Regina M. Santella, PhD

Professor of Environmental Health Sciences
Vice Dean for Faculty Affairs and Research
Center for Environmental Health in Northern Manhattan
Director, Cancer Epidemiology Program,
Herbert Irving Cancer Center
Columbia University
New York, New York

Current Research

Family history is a known risk factor for breast cancer, but few breast cancers within families can be explained by known gene mutations, such as mutations in the BRCA1 and BRCA2 genes. Drs. Santella and Terry are pursuing multiple approaches to better understand breast cancer risk in high-risk families. In the coming year they will begin a study to evaluate environmental exposure to a class of chemicals called polycyclic aromatic hydrocarbons (PAH) on breast cancer risk in young girls. Their other ongoing studies include assessment of DNA repair mechanisms as a potential screening modality for risk assessment, identification of blood-based biomarkers that can be used for early detection of breast cancer, and determining whether a chemical alteration of DNA, called DNA methylation, in high risk women differs from that in average risk women. Collectively, these studies may lead to better preventive and early detection strategies for women with a family history of breast cancer and concurrently advance our understanding of the impact of environmental exposure on breast cancer risk.
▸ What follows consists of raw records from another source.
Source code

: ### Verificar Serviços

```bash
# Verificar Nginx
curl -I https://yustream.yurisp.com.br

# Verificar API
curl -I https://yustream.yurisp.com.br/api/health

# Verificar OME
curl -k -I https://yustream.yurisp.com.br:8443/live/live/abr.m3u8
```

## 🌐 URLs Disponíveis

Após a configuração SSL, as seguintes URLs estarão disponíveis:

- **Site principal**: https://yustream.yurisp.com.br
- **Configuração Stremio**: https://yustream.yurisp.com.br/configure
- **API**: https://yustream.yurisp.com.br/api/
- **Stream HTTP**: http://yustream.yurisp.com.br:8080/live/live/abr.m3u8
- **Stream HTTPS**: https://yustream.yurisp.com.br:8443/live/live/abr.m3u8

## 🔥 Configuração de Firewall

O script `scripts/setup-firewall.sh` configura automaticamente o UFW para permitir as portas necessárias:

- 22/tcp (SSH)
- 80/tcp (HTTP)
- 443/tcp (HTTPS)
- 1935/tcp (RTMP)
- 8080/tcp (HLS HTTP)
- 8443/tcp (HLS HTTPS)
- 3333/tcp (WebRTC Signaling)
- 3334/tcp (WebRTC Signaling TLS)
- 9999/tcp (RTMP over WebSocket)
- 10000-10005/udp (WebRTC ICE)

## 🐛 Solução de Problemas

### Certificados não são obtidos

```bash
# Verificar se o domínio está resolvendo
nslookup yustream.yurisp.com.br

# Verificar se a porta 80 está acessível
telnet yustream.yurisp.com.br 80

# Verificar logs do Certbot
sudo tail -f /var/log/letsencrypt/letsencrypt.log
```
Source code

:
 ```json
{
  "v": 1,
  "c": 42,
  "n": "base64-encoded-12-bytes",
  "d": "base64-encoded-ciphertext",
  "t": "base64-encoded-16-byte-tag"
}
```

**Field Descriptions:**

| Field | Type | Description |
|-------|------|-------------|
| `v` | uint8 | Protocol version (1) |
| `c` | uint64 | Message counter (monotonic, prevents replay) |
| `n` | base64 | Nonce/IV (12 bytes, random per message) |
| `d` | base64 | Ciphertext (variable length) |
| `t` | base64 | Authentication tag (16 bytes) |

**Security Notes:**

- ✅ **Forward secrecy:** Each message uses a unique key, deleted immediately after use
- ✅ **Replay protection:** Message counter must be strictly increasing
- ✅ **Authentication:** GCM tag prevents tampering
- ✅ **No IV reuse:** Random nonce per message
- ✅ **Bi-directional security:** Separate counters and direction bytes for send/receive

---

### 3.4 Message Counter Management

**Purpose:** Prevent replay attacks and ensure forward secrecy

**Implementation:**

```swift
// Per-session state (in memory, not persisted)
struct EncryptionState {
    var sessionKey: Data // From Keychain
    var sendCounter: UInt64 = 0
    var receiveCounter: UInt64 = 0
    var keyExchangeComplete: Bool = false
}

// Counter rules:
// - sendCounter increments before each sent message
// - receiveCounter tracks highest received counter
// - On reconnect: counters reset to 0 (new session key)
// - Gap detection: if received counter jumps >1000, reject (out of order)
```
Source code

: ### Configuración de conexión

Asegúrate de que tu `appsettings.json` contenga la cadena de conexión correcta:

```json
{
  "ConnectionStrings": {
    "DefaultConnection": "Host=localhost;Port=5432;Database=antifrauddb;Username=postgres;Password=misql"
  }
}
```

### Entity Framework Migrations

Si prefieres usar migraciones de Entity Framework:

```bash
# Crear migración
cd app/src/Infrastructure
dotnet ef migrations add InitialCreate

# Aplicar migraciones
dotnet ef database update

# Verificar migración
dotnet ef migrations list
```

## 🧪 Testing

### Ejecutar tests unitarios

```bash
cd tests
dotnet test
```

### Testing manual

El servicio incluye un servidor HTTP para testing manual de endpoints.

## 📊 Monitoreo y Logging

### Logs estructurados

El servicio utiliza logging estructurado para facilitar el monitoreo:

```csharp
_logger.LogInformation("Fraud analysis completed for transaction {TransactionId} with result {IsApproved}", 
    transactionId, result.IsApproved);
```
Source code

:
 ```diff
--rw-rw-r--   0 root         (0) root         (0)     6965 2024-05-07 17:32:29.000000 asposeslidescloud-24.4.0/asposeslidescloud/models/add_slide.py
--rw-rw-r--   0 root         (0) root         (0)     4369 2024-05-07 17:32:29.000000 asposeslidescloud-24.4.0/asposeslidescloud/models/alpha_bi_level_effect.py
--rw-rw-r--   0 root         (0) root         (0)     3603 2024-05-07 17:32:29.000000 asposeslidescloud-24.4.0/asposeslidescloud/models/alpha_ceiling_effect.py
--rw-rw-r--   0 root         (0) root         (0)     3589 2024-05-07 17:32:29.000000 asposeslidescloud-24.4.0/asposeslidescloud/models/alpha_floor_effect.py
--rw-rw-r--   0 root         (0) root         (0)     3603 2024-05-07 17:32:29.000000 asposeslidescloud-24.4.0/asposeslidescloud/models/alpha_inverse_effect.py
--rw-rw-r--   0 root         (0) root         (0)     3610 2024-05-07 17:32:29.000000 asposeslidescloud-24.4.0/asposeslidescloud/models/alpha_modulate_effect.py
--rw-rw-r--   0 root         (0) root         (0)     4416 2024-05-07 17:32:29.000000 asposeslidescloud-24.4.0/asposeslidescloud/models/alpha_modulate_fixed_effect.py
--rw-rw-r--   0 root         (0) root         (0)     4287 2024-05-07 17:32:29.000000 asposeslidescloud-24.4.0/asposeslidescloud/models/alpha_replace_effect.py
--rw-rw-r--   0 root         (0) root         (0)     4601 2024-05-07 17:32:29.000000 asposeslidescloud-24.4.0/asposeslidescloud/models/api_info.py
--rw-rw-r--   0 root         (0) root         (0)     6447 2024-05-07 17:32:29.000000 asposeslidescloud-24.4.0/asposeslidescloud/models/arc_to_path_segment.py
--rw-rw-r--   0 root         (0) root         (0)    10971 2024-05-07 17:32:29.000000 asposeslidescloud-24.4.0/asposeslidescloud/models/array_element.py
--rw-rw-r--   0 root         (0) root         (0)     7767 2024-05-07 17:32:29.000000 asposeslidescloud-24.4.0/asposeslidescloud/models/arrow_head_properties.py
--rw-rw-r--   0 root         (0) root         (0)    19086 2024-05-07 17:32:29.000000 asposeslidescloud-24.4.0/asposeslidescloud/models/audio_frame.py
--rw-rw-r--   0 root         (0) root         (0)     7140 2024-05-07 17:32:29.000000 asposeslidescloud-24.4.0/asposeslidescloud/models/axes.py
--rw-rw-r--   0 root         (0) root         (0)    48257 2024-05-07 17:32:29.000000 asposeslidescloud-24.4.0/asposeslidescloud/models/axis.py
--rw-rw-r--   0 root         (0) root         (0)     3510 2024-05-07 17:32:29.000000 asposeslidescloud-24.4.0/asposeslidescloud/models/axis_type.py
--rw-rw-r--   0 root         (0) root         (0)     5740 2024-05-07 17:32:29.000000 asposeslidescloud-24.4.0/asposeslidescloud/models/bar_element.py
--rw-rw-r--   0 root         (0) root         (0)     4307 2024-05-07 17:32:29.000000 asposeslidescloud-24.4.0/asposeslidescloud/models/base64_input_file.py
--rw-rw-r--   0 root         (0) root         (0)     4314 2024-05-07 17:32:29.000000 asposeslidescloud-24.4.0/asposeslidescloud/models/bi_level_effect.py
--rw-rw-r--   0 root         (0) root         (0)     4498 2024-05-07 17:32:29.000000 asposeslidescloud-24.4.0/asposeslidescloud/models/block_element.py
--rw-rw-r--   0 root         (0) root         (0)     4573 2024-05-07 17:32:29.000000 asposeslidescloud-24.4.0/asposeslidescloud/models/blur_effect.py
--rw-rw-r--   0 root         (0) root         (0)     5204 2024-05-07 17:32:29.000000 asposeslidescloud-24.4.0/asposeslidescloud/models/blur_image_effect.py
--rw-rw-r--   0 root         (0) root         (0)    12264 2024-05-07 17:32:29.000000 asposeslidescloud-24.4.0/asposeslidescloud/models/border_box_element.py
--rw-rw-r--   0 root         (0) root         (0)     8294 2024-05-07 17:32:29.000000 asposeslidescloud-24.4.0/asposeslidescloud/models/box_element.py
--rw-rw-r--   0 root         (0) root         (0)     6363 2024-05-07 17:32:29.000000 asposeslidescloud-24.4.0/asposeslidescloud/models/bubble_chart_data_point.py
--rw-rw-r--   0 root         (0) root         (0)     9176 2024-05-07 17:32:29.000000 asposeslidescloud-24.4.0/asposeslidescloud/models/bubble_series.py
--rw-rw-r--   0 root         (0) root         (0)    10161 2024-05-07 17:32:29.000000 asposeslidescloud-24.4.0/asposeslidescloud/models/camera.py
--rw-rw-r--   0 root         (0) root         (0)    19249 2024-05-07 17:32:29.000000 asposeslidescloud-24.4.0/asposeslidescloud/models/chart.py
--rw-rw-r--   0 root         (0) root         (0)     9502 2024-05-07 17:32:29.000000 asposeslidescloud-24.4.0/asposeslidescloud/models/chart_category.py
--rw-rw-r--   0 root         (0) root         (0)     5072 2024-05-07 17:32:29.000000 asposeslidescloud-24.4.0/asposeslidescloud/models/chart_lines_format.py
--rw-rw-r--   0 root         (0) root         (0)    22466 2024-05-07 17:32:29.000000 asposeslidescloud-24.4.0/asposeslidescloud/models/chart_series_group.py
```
Regina M. Santella, PhD, is a Professor of Environmental Health Sciences, and Director of the NIEHS Center for Environmental Health in Northern Manhattan. She is a laboratory-based biochemist with extensive experience in the area of chemical carcinogenesis and molecular epidemiology. Her research is mainly focused on the use of biomarkers of exposure and genetic susceptibility to understand risk for cancer development. Her laboratory has developed antibodies and immunoassays to a number of carcinogen-DNA and protein adducts and uses these methods to determine exposure to environmental carcinogens. Other assays have been used to understand genetic susceptibility related to DNA repair capacity. More recently, her laboratory is investigating the use of epigenetic markers including global and gene specific methylation and microRNA expression in breast tumors and white blood cells to identify those at increased risk or as early biomarkers of disease. Breast cancer studies take advantage of two large sample banks, the Long Island Breast Cancer Study Project, a population-based case-control study and the Breast Cancer Family Registry of members of high risk families.